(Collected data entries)
******

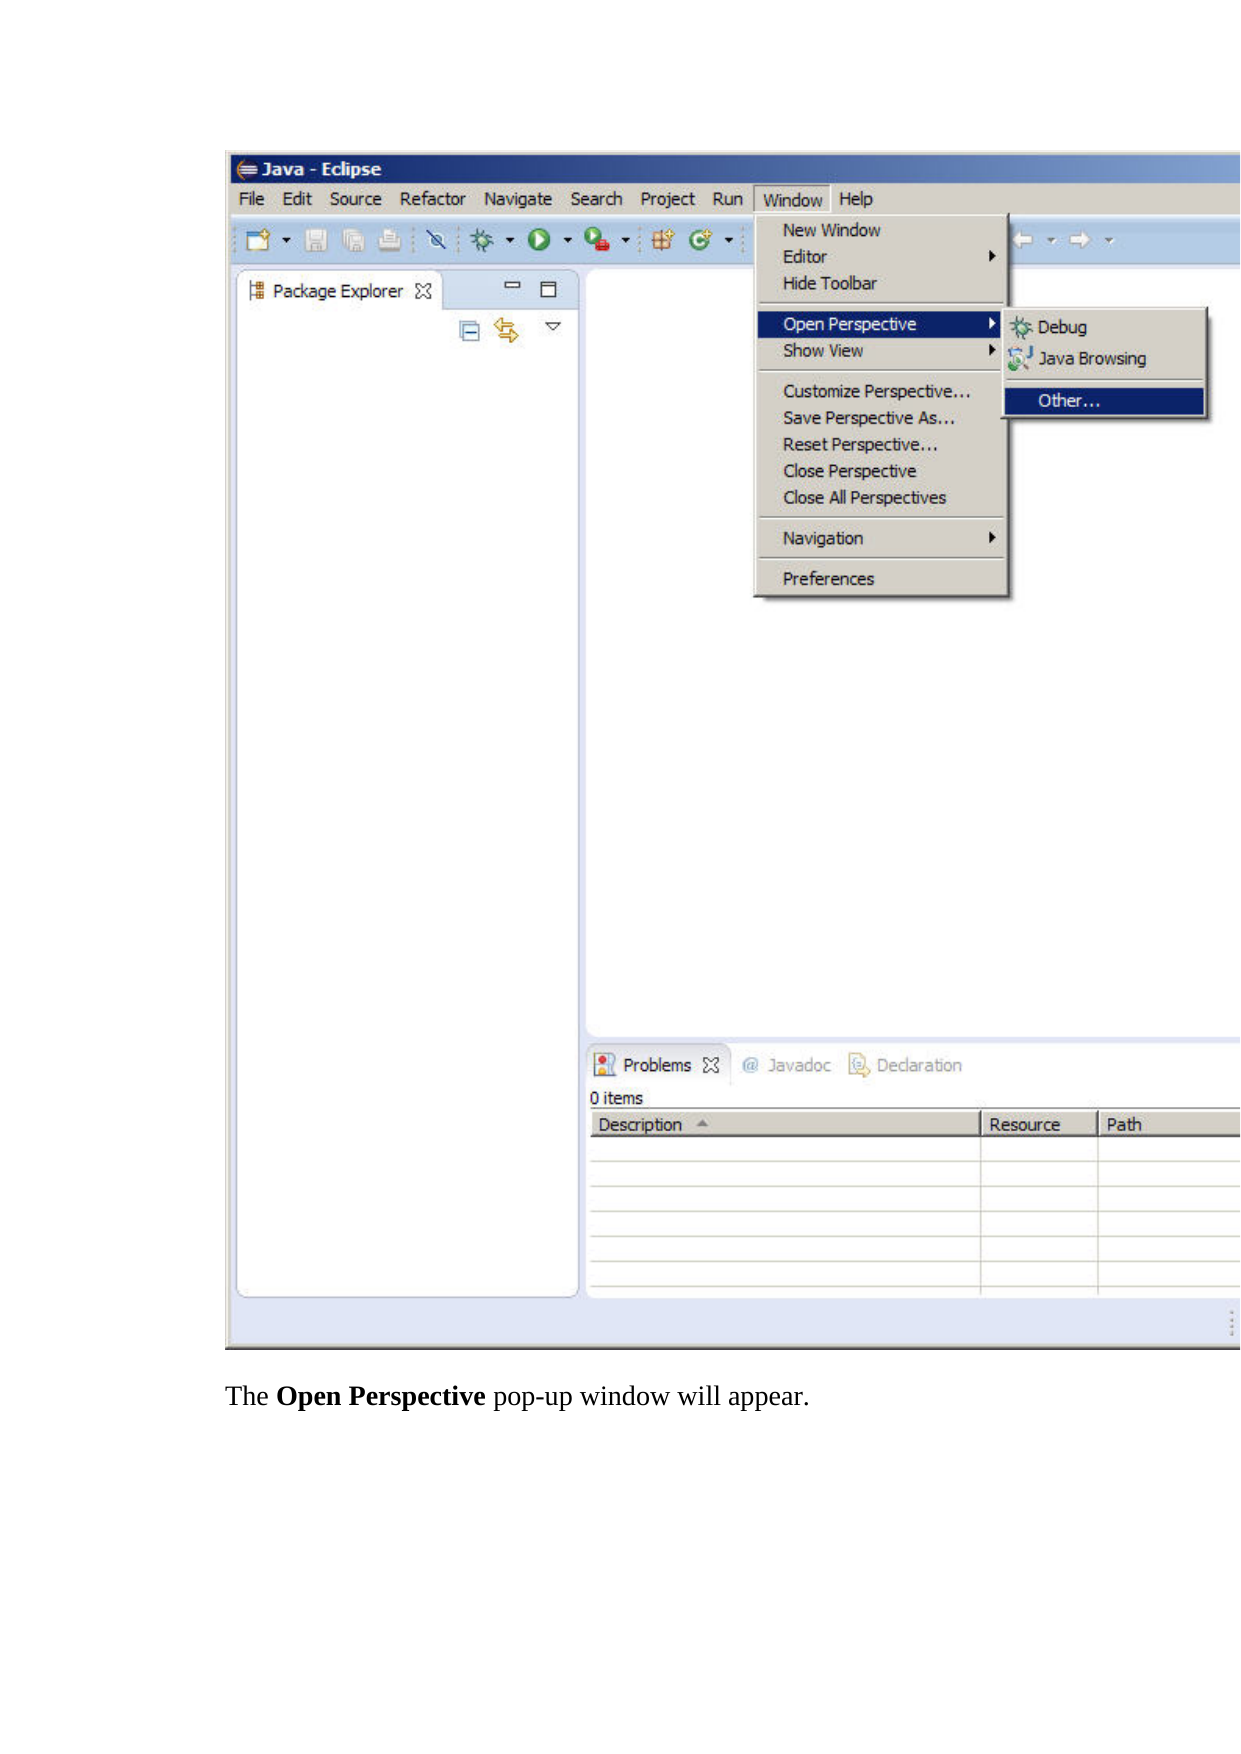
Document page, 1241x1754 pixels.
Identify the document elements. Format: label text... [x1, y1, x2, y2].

picture [225, 150, 1241, 1350]
text The Open Perspective pop-up window will appear. [225, 1379, 1090, 1412]
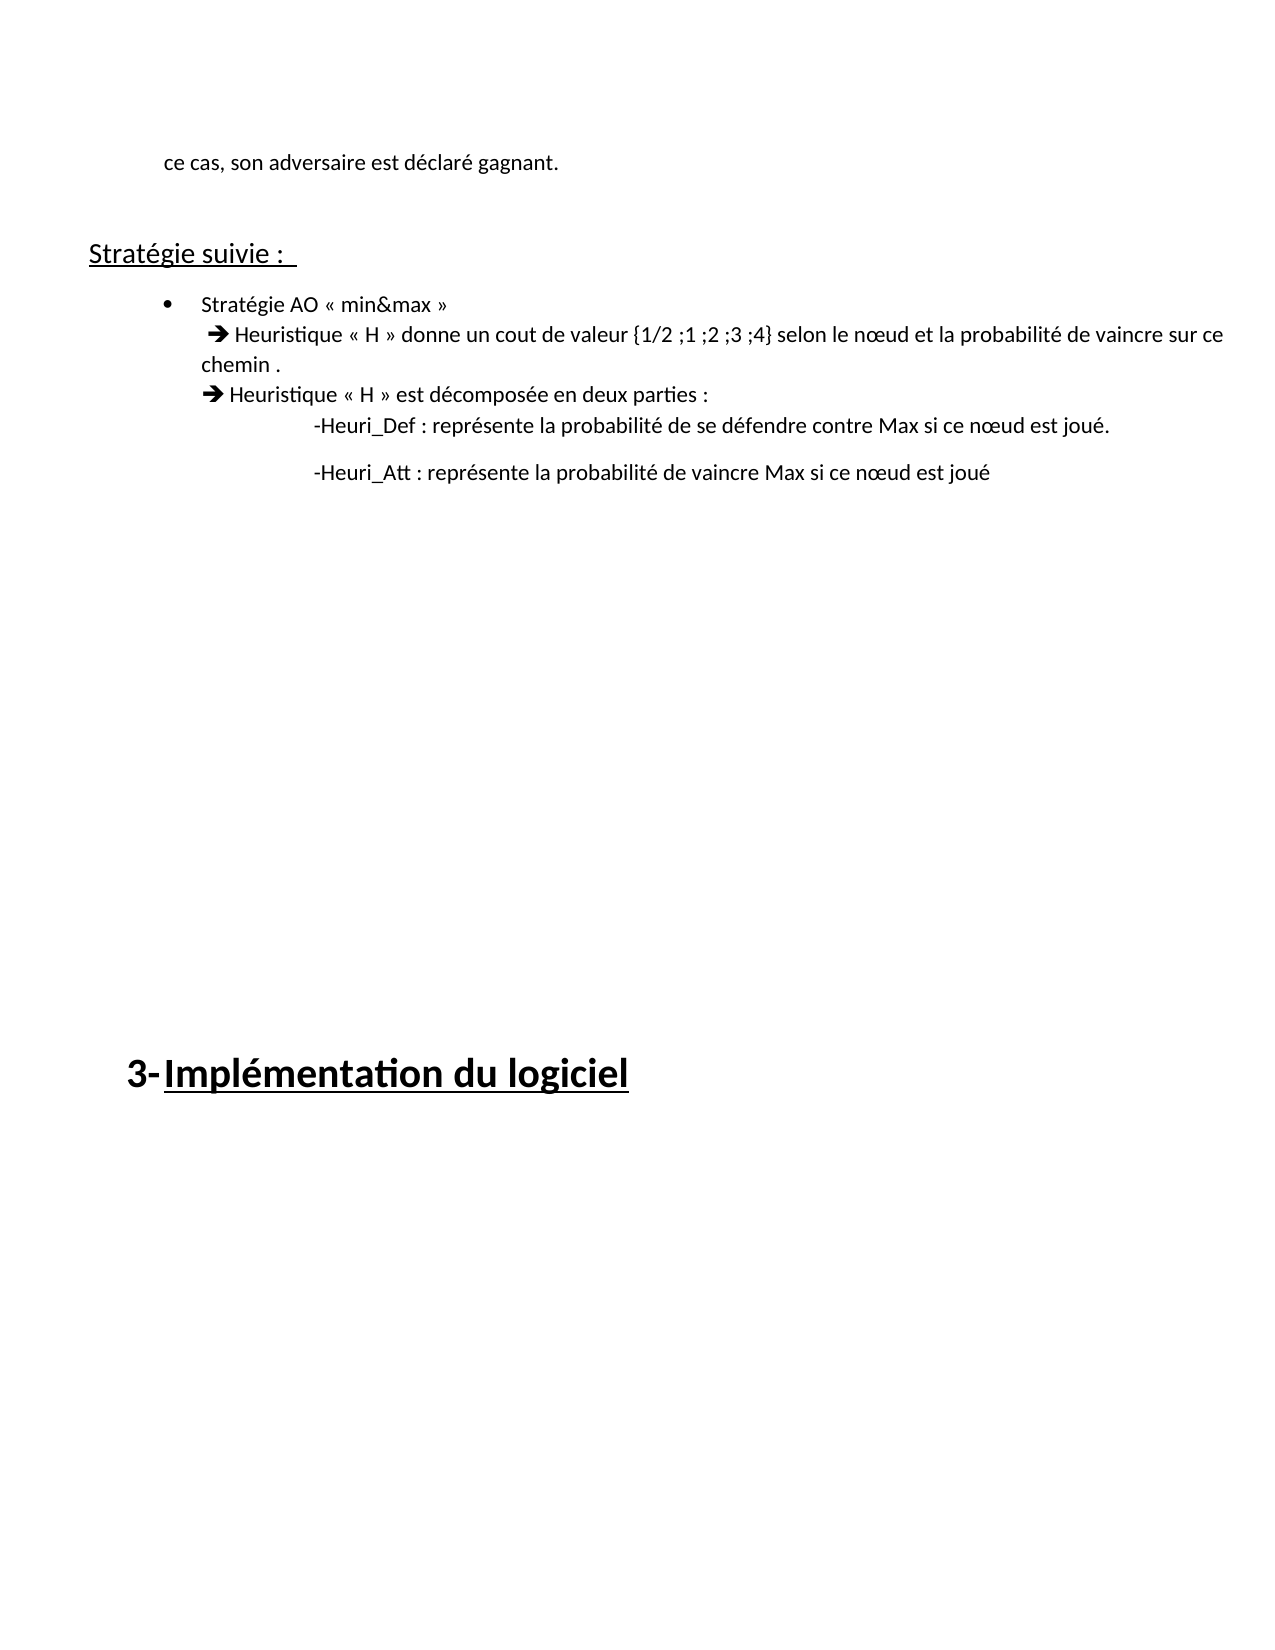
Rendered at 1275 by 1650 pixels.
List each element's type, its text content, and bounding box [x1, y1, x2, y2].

list Implémentation du logiciel [126, 1047, 1240, 1098]
text Stratégie suivie : [89, 235, 1240, 271]
text -Heuri_Att : représente la probabilité de vaincre Max si ce nœud est joué [89, 458, 1240, 486]
list Stratégie AO « min&max » [164, 290, 1240, 318]
list Heuristique « H » est décomposée en deux parties : [201, 381, 1240, 409]
list -Heuri_Def : représente la probabilité de se défendre contre Max si ce nœud est joué. [133, 411, 1240, 439]
text ce cas, son adversaire est déclaré gagnant. [89, 148, 1240, 176]
list Heuristique « H » donne un cout de valeur {1/2 ;1 ;2 ;3 ;4} selon le nœud et la probabilité de vaincre sur ce chemin . [201, 320, 1240, 378]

******

Nothing but the lines from the first line of the records above to the line with "Rendered at 1275 by 1650 pixels.", inclusive, should be transcribed exactly, and the pictures must be left out.

**Result of this task**
Document page, 1241x1754 pixels.
Identify the document elements. Format: label text... [x1, y1, x2, y2].

picture [225, 150, 1241, 1350]
text The Open Perspective pop-up window will appear. [225, 1379, 1090, 1412]
Rendered at 1275 by 1650 pixels.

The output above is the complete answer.